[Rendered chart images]
-----

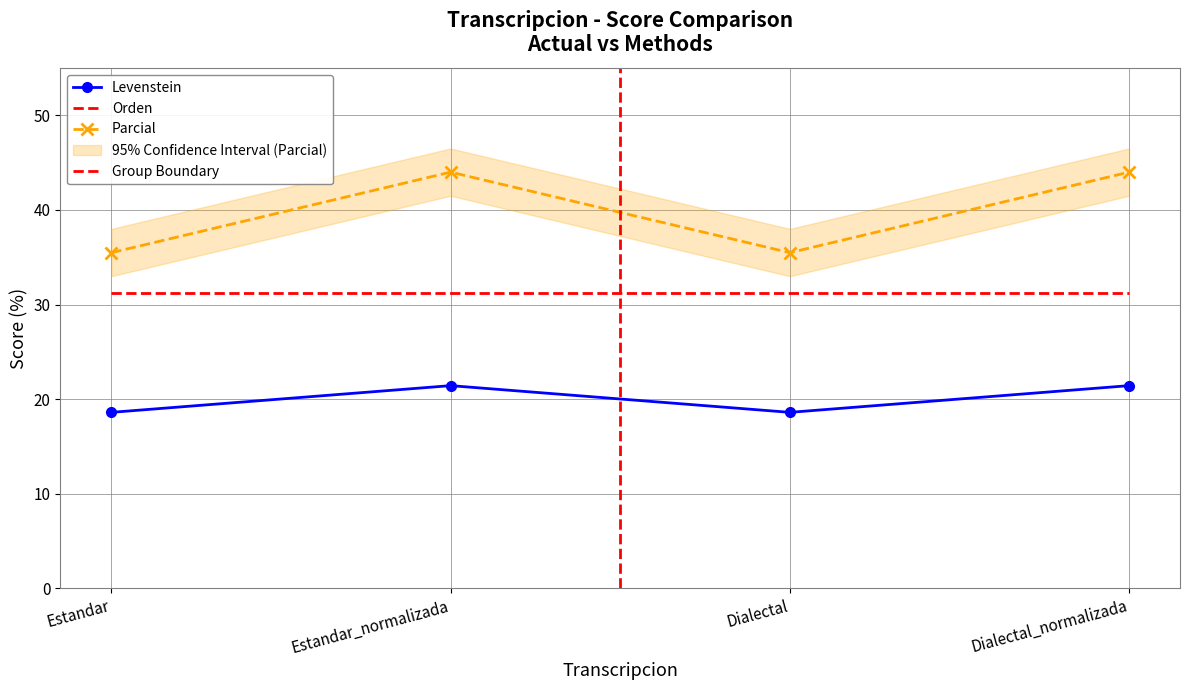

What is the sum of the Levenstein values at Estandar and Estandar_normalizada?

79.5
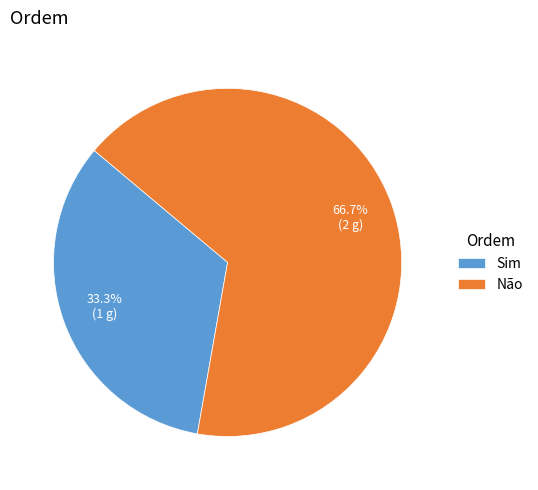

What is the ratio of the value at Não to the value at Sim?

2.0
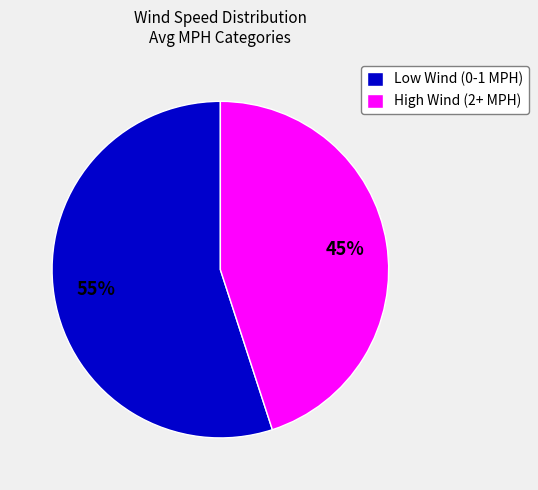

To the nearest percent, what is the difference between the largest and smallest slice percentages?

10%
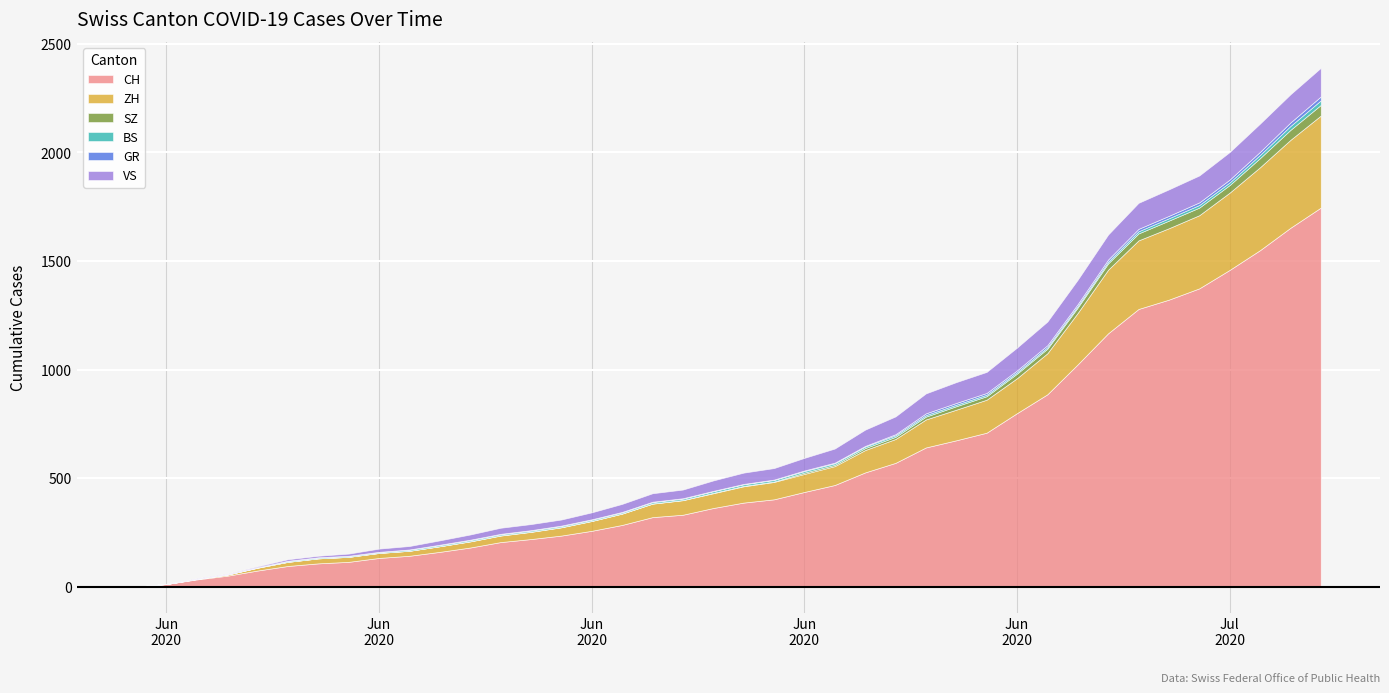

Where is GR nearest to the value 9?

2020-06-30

-----

Can you reproduce these lines word for word, leaving out the pictures?

_REPLY TO THE TASK:_
What is the sum of the Levenstein values at Estandar and Estandar_normalizada?

79.5

What is the ratio of the value at Não to the value at Sim?

2.0

To the nearest percent, what is the difference between the largest and smallest slice percentages?

10%

Where is GR nearest to the value 9?

2020-06-30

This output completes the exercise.